In our case, the diagnosis was made by CT, although it could already be suspected by the radiography. No intravenous contrast was given due to the previous reaction to contrast. Our patient CT score is 5, inferior to the average obtained by Tarzi, but matching an early stage of disease that we expected due to the lack of symptoms (stage 1). The focal peritoneal thickening observed in the most dependent portions of the abdomen might be explained by the longer time exposure of these areas to the peritoneal contrast.

Definitive diagnosis is made from direct observation of peritoneum and histology. Laparotomy is indicated in later stages of the disease and shows peritoneal thickening, adhesions, tethering, fibrosis or bowel retraction [7]. Histological changes in the peritoneum include interstitial fibrosis, capillary proliferation and calcification [7].

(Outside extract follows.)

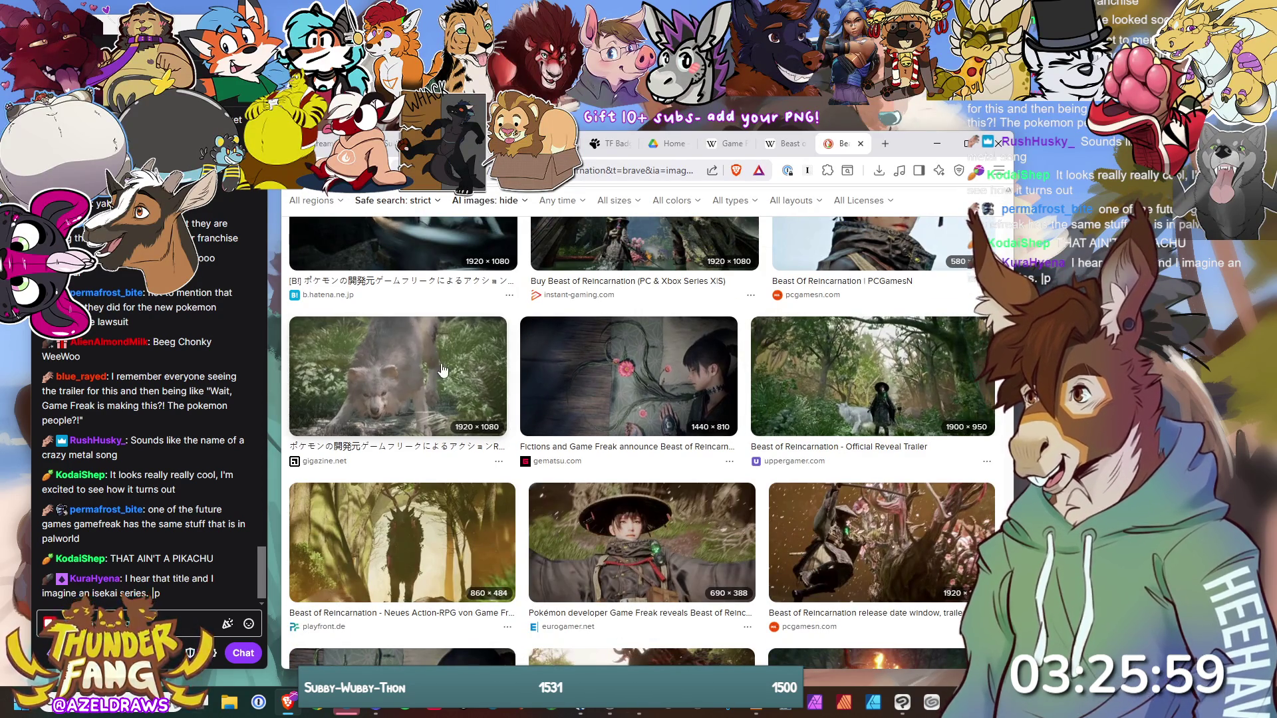
left_click(398, 376)
scroll(792, 412, "down", 1)
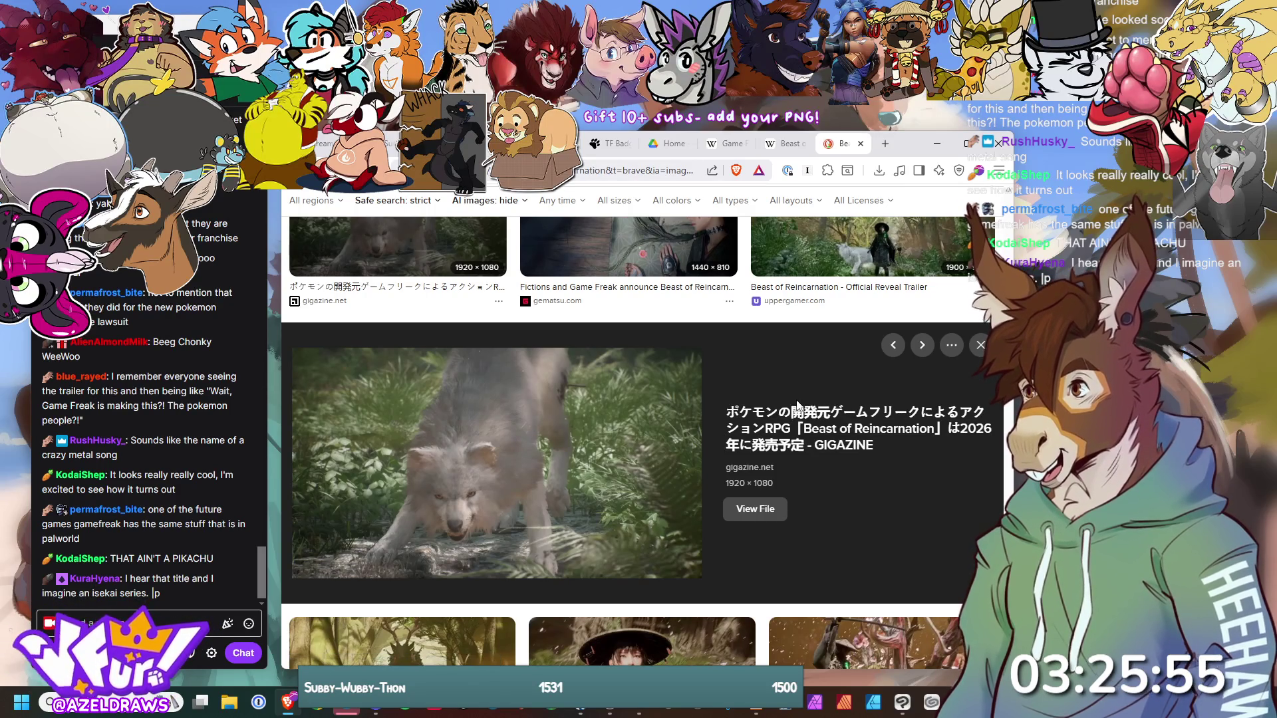
scroll(798, 399, "down", 6)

No specific treatment has been developed for EPS, being proposed the use of total parenteral nutrition [3], [21], corticoids [3], [21], tamoxifen [22], [23] and surgery with enterolysis of intestinal adhesions for advanced cases [3], [21]. When presenting with symptoms EPS has a high mortality, usually as a result of bowel obstruction, malnutrition and sepsis [6].

We demonstrated an unusual case of peritoneal calcification, in which there was no history of long exposure to peritoneal dialysis solutions. We believe that intraperitoneal iodinated contrast exposure combined with Alport syndrome have caused the abnormalities seen. Long standing hyperparathyroidism might also have played a role explaining the increased susceptibility of our patient for the development of EPS.

Conflict of interest

The authors wish to confirm that there are no known conflicts of interest associated with this publication and there has been no financial support for this work that could have influenced its outcome.